Vultures hover over HMS Illustrious
The Royal Navy’s sole remaining aircraft carrier HMS Illustrious is due to be withdrawn from service in 2014 after 32 action-packed years, but her future may be somewhat less glorious. While for the time being Illustrious is still conspicuously active, by the end of the year she could be headed for a new career as a conference centre, hotel, tourist attraction or even promotional yacht.
Illustrious was undergoing fitting out when the Falkands War broke out, and it was rushed through so quickly she was commissioned at sea. Though she didn't reach the island until combat was over, she had a role hosting the Fleet Air Arm while the Port Stanley runway was repaired, and eventually relieved HMS Invincible. She has also played a role in Bosnia, patrolled the Persian Gulf, has taken part in peace operations in Sierra Leone and helped evacuate British citizens during the 2006 Israel-Lebanon crisis.
Far from slipping quietly into retirement, HMS Illustrious is still very much in service. With a crew of 650, after deployment in the Gulf as part of the COUGAR 13 exercise task group, she was diverted to support relief efforts for 40,000 people in outlying islands following the typhoon in the Philippines and provide as a base for helicopters. She returned to Portsmouth only last week, where the crew are enjoying a delayed Christmas celebration.
After a period of maintenance, Illustrious will deploy again. After that, what next for Illustrious?

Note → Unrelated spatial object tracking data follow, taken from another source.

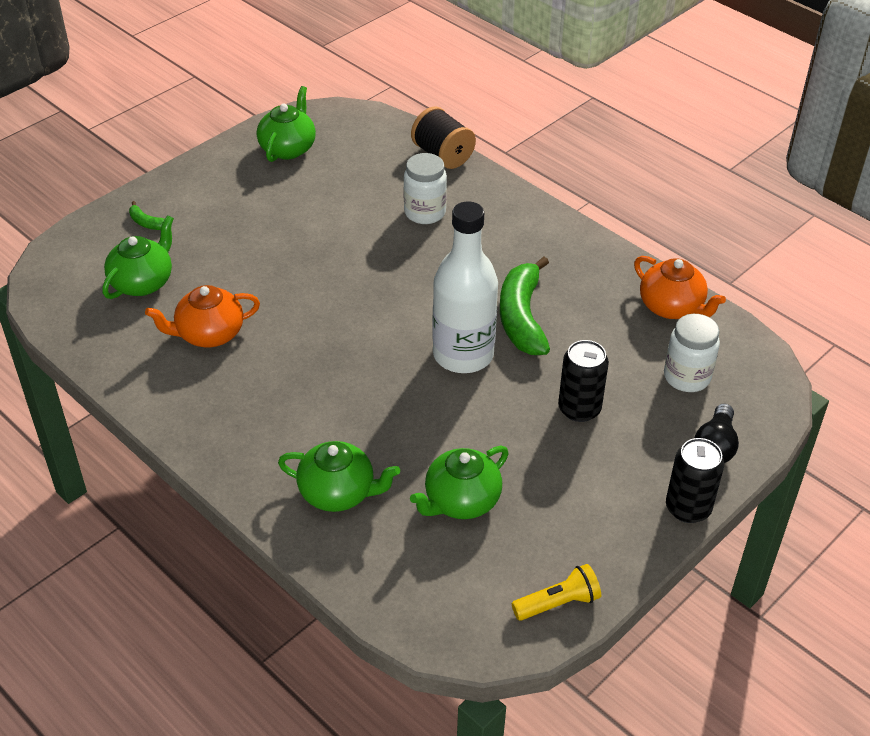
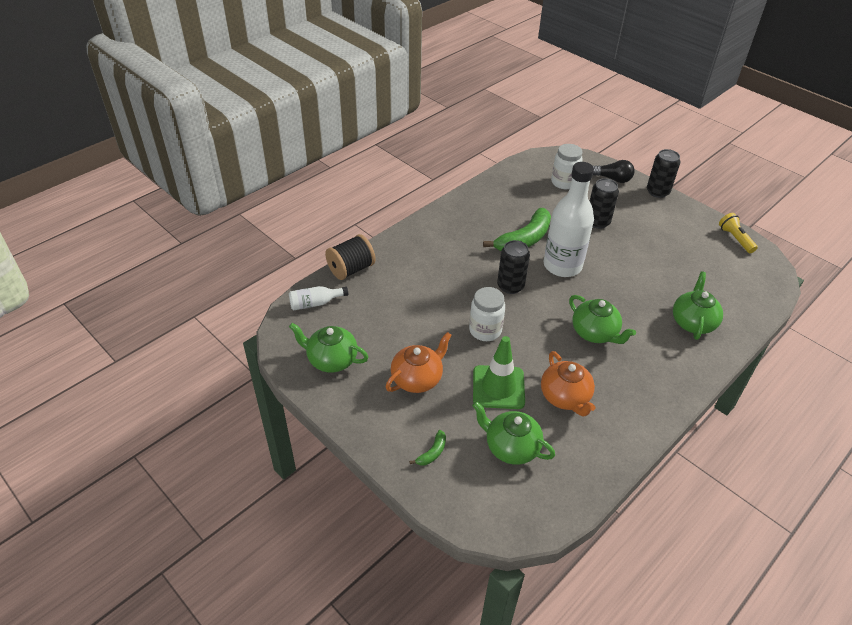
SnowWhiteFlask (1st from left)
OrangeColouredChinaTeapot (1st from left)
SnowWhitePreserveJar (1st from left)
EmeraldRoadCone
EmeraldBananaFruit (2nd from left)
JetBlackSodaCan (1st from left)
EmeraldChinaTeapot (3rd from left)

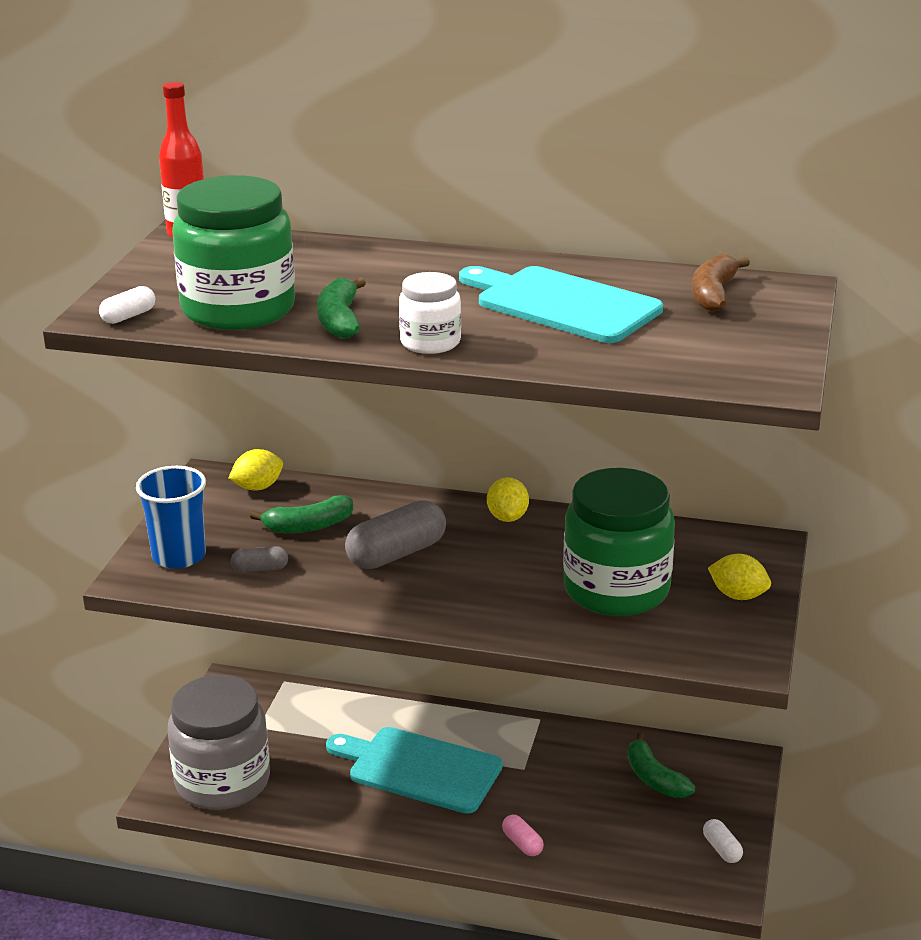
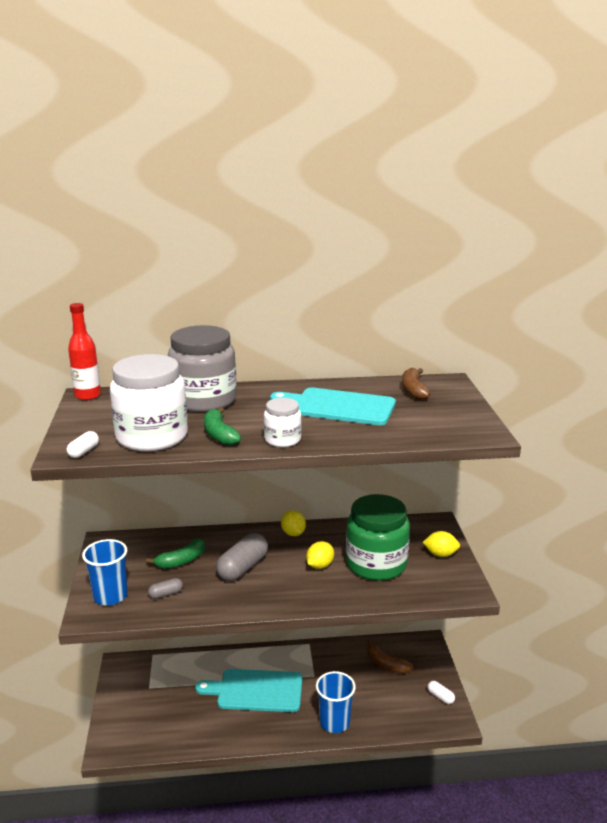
SnowWhitePreserveJar (1st from left)
AshGreyPreserveJar
YellowToyLemon (2nd from left)
CobaltCup (2nd from left)
DarkBrownBananaFruit (1st from left)

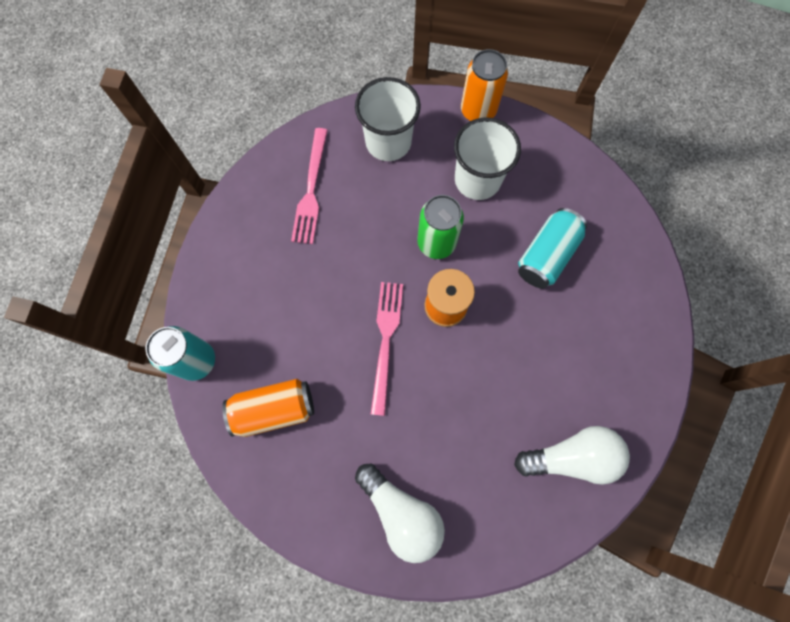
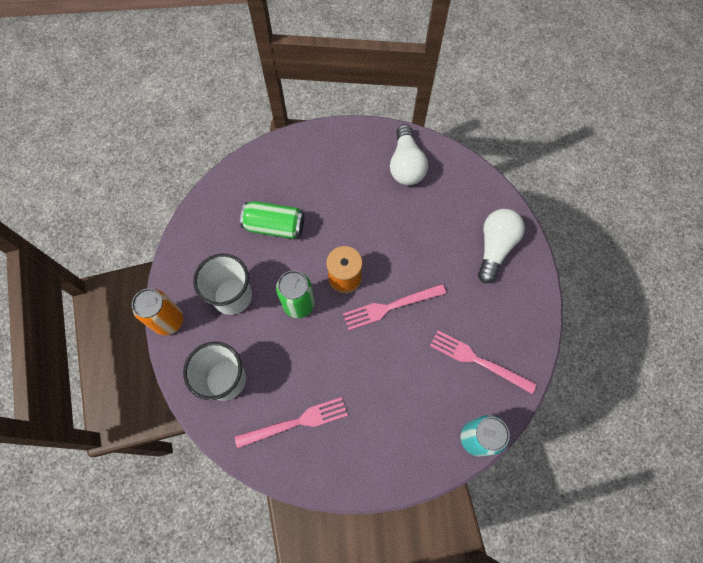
EmeraldSodaCan (1st from left)
SnowWhiteLightbulb (1st from left)
RosePinkTableFork (3rd from left)

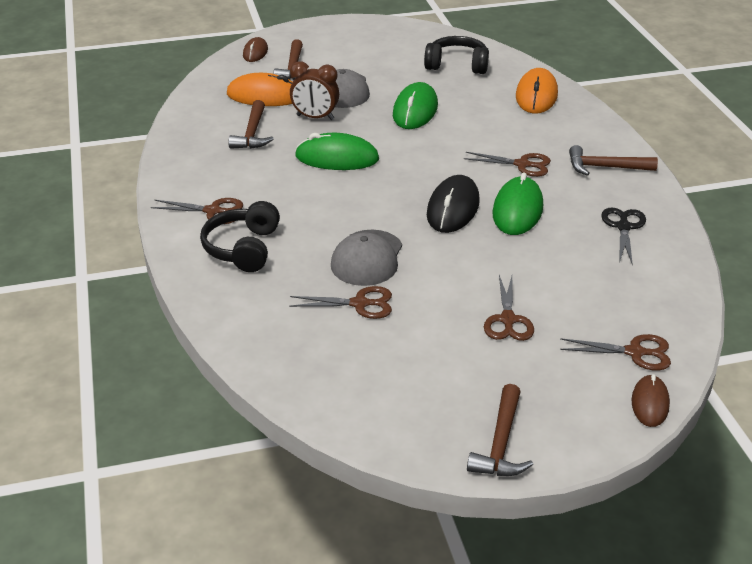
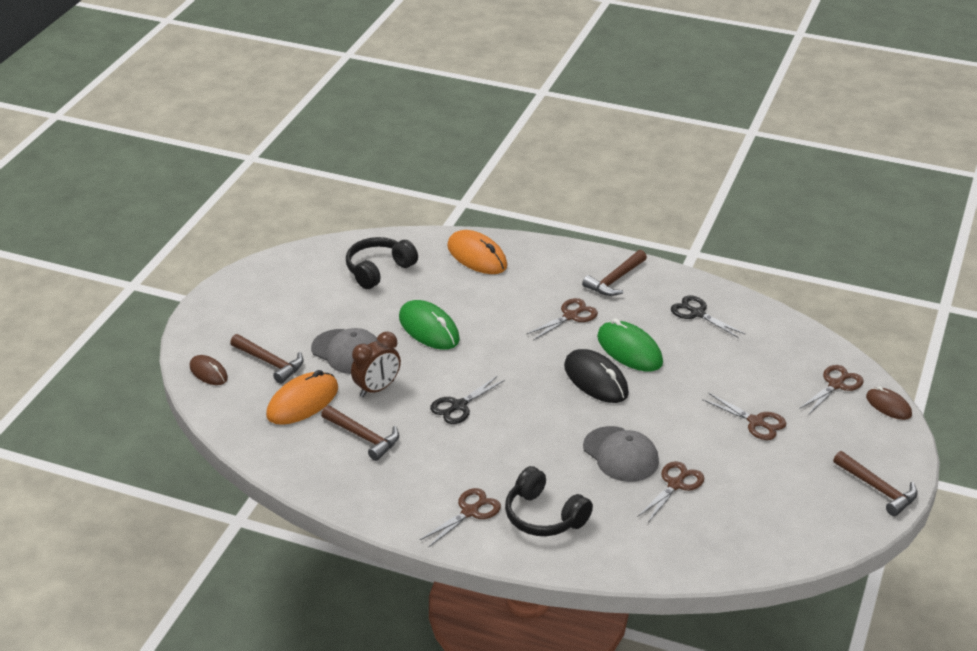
JetBlackShears (1st from left)

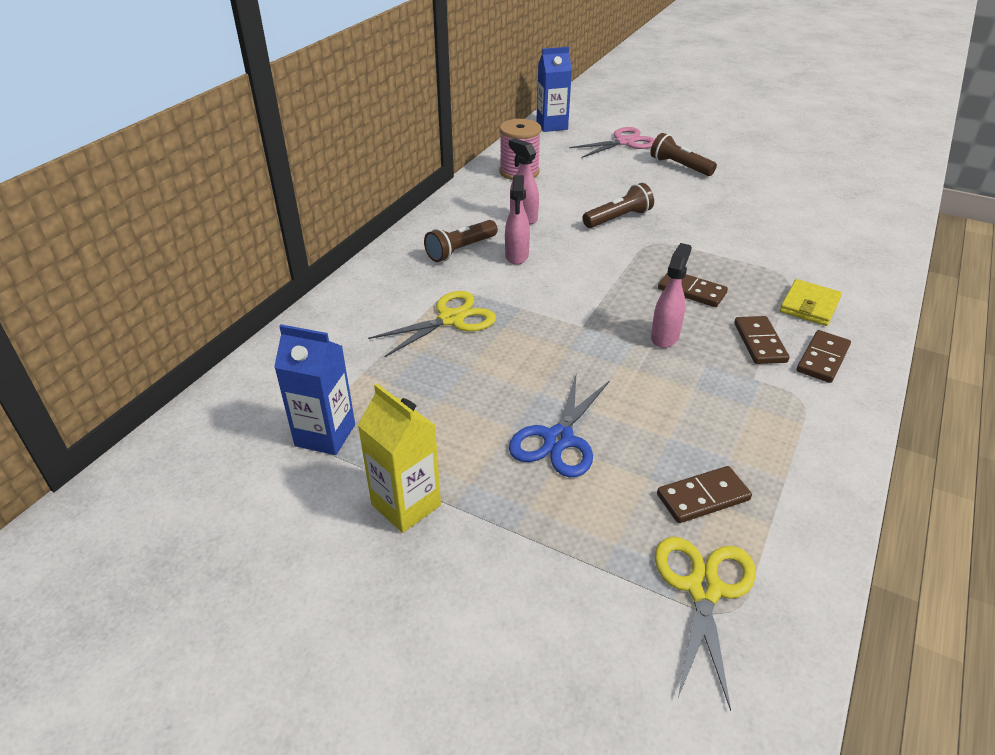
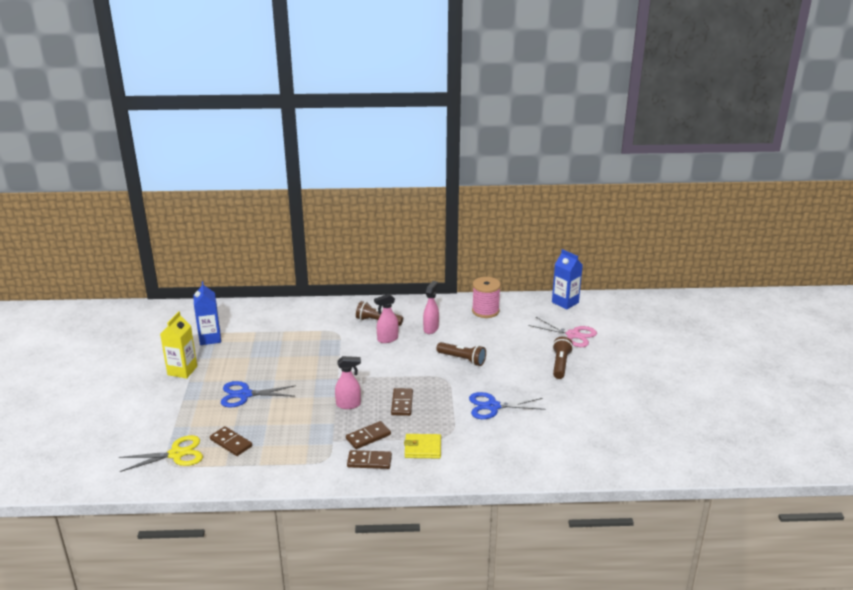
CobaltShears (2nd from left)
YellowShears (1st from left in the first image)

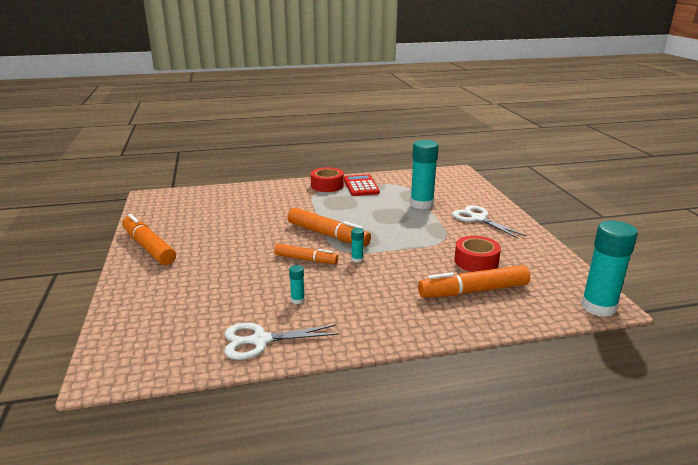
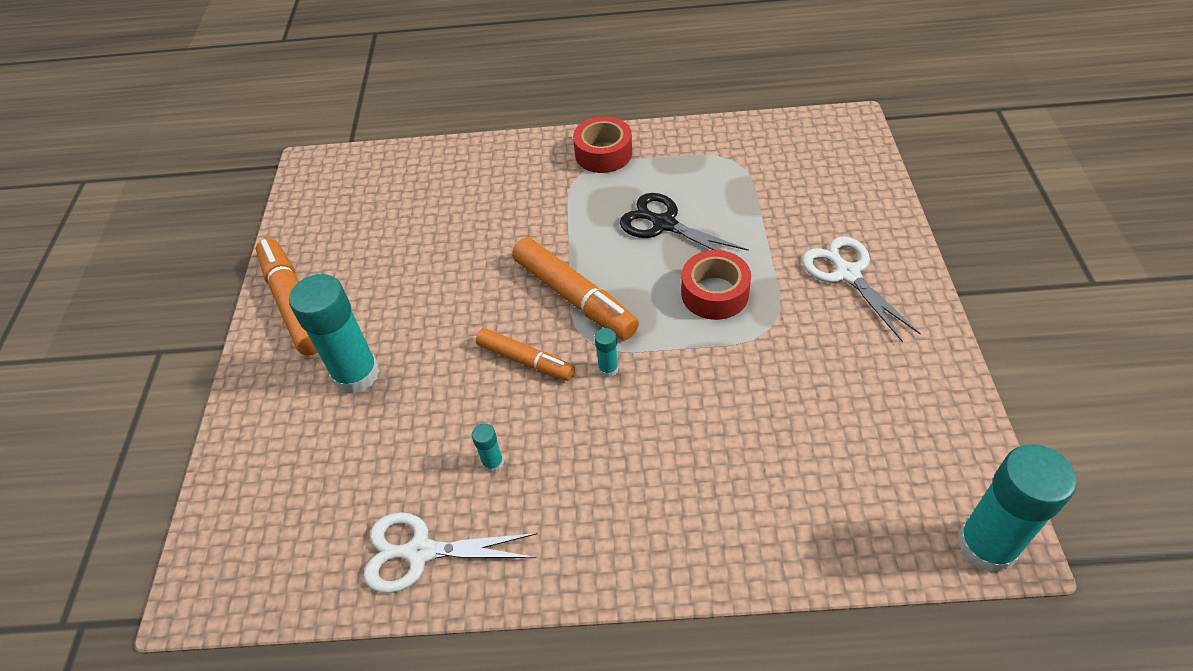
TealGlue (1st from left)
JetBlackShears
ScarletRollOfTape (2nd from left)
ScarletPocketCalculator
OrangeColouredMarker (4th from left in the first image)

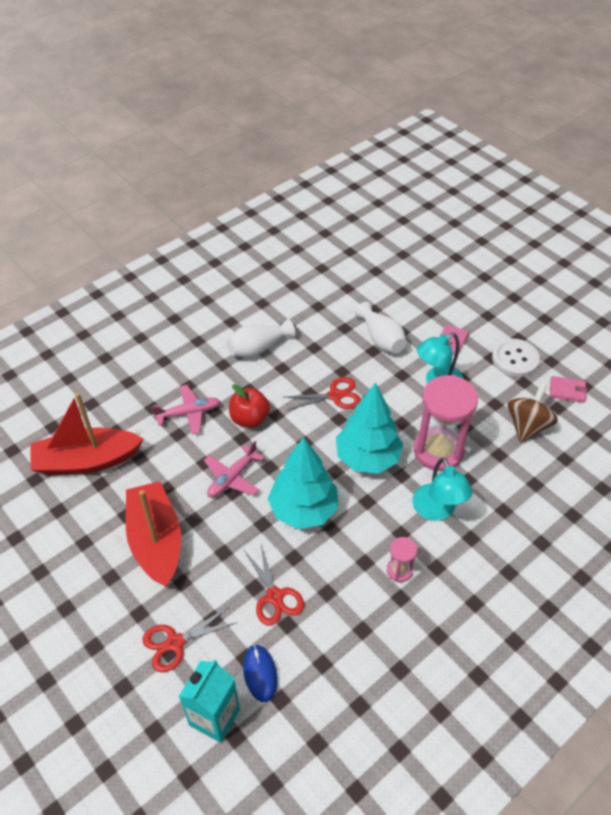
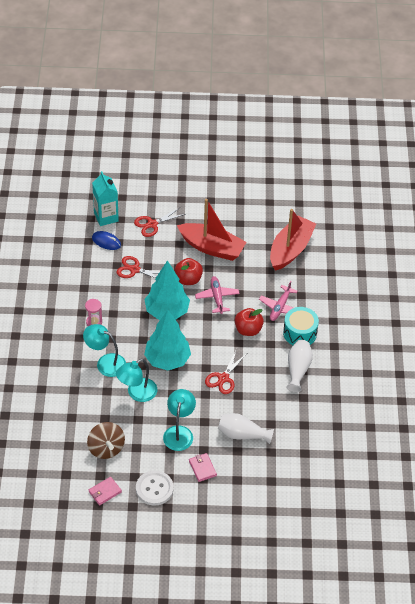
TealLamp (2nd from left)
ScarletShears (2nd from left)
ScarletAppleFruit (1st from left)
TealToyDrum

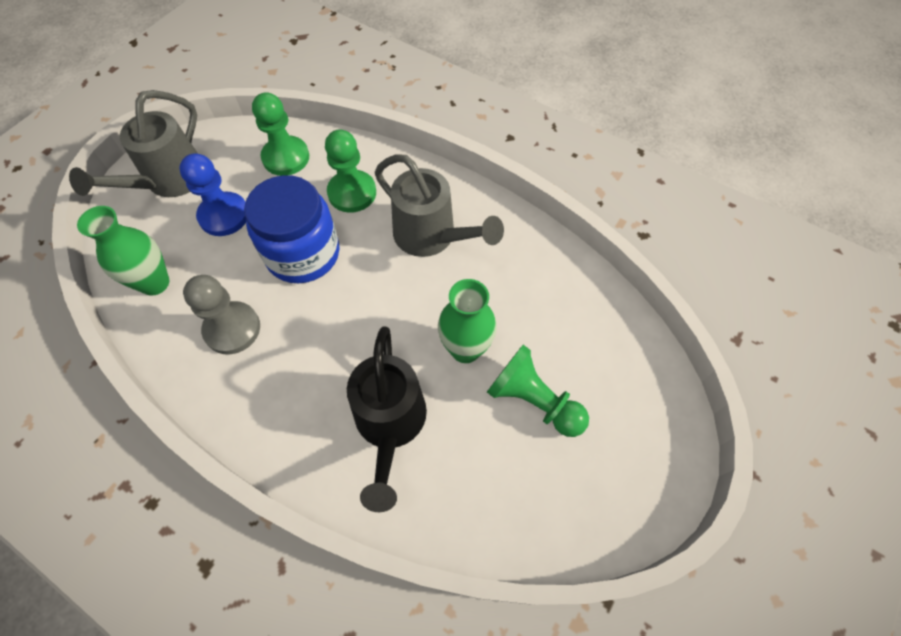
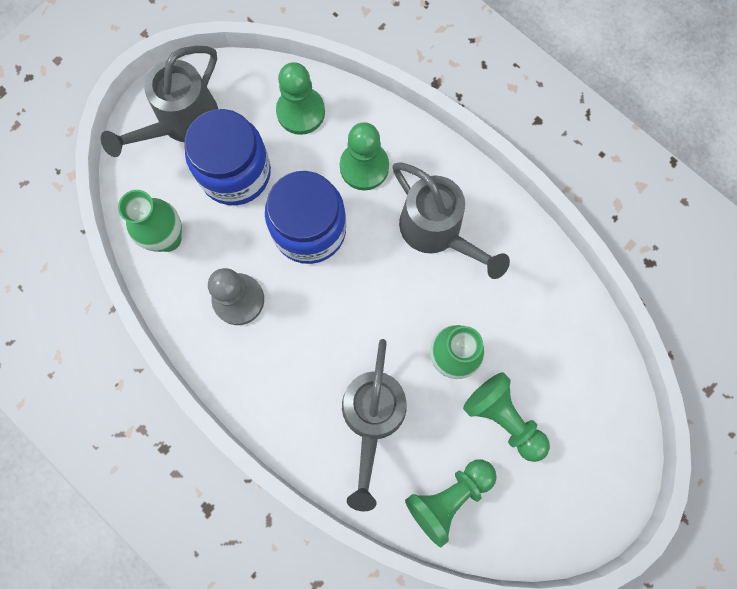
CobaltPreserveJar (1st from left)
AshGreyWateringCan (2nd from left)
EmeraldPawn (3rd from left)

In September 2012, the Ministry of Defence announced that once she is decommissioned, she will be 'preserved for the nation'.
Tourist attraction or Commonwealth yacht?
Her home dockyard of Portsmouth has staked a claim, with a group of businesses submitting a proposal that she could host a heritage museum, art spaces, galleries, restaurants and a hotel. A rival bid from Hull, which will become the UK's next City Of Culture in 2017, also suggests a multi-use venue, including a conference centre and an education and training facility, in addition to a maritime tourist attraction. Bids from Newcastle and China are also expected.
But naval architect BMT Nigel Gee (BMT) and Sigmund Yacht Design have submitted a rather more radical design concept that could see Illustrious reborn as a 'Commonwealth Yacht'. Illustrious could continue to travel the world, but this time 'promoting trade, attending international events and undertaking humanitarian and disaster relief work around the globe'.
While this sounds like a rather hard-working retirement for Illustrious, leisure is still on the minds of the designers. Concept illustrations show swimming pools and sunbeds jostling for deck space with VTOL light aircraft and helicopters.
Sigmund Yacht Design owner Peter Symonds says: "Our design is a brave interpretation of such a distinguished vessel, stating boldly its new purpose, whilst paying respect to its impressive heritage."
Whether these plans fulfil the MOD's remit of HMS Illustrious being 'preserved for the nation' remains to be seen.